بِسْمِ ٱللَّهِ ٱلرَّحْمَٰنِ ٱلرَّحِيمِ

وَٱلَّذِينَ هُمْ عَنِ ٱللَّغْوِ مُعْرِضُونَ ٣

Ki onlar; boş sözlerden yüz çevirirler.

– İbni Kesir

وَٱلَّذِينَ هُمْ لِلزَّكَوٰةِ فَٰعِلُونَ ٤

Ki onlar; zekatlarını verirler.

– İbni Kesir

وَٱلَّذِينَ هُمْ لِفُرُوجِهِمْ حَٰفِظُونَ ٥

Ki onlar; ırzlarını korurlar.

– İbni Kesir

إِلَّا عَلَىٰٓ أَزْوَٰجِهِمْ أَوْ مَا مَلَكَتْ أَيْمَٰنُهُمْ فَإِنَّهُمْ غَيْرُ مَلُومِينَ ٦

Sadece eşleri ve sağ ellerinin malik oldukları müstesnadır.

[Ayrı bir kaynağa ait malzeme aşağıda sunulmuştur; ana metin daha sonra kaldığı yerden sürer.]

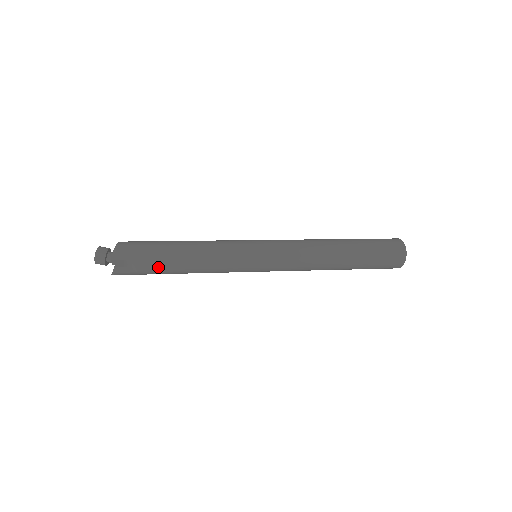
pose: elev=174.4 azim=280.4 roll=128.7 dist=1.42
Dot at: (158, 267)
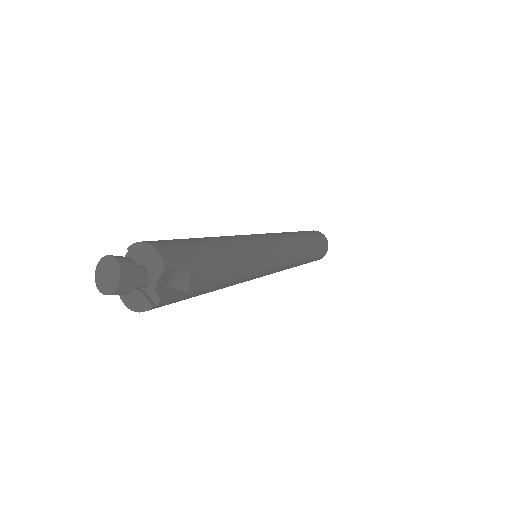
Dot at: (211, 277)
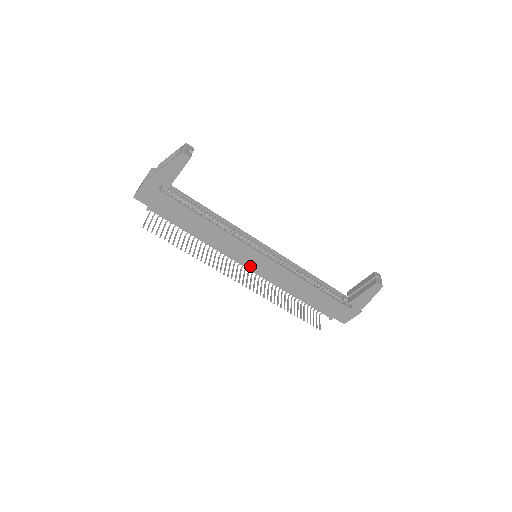
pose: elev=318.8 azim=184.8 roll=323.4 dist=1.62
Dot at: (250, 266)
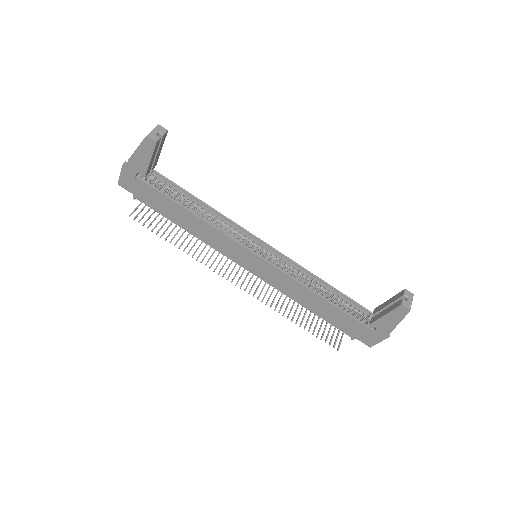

Doğrusu onlar; bunun için de kınanacak değildirler.

– İbni Kesir

فَمَنِ ٱبْتَغَىٰ وَرَآءَ ذَٰلِكَ فَأُوْلَٰٓئِكَ هُمُ ٱلْعَادُونَ ٧

Kim de bundan başkasını ararsa; işte onlar, haddi aşanlardır.

– İbni Kesir

وَٱلَّذِينَ هُمْ لِأَمَٰنَٰتِهِمْ وَعَهْدِهِمْ رَٰعُونَ ٨

Ki onlar; emanetlerine ve ahidlerine riayet ederler.

– İbni Kesir

وَٱلَّذِينَ هُمْ عَلَىٰ صَلَوَٰتِهِمْ يُحَافِظُونَ ٩

Ki onlar; namazlarını korurlar.

– İbni Kesir

أُوْلَٰٓئِكَ هُمُ ٱلْوَٰرِثُونَ ١٠

İşte onlar; varis olanlardır.

– İbni Kesir

ٱلَّذِينَ يَرِثُونَ ٱلْفِرْدَوْسَ هُمْ فِيهَا خَٰلِدُونَ ١١

Onlar ki; Firdevs'e varis olacaklardır ve orada ebedi kalıcıdırlar.

– İbni Kesir

وَلَقَدْ خَلَقْنَا ٱلْإِنسَٰنَ مِن سُلَٰلَةٍ مِّن طِينٍ ١٢

Andolsun ki; Biz, insanı; çamurdan, süzme bir özden yarattık.

– İbni Kesir

ثُمَّ جَعَلْنَٰهُ نُطْفَةً فِى قَرَارٍ مَّكِينٍ ١٣

Sonra da onu nutfe halinde sağlam bir yere yerleştirdik.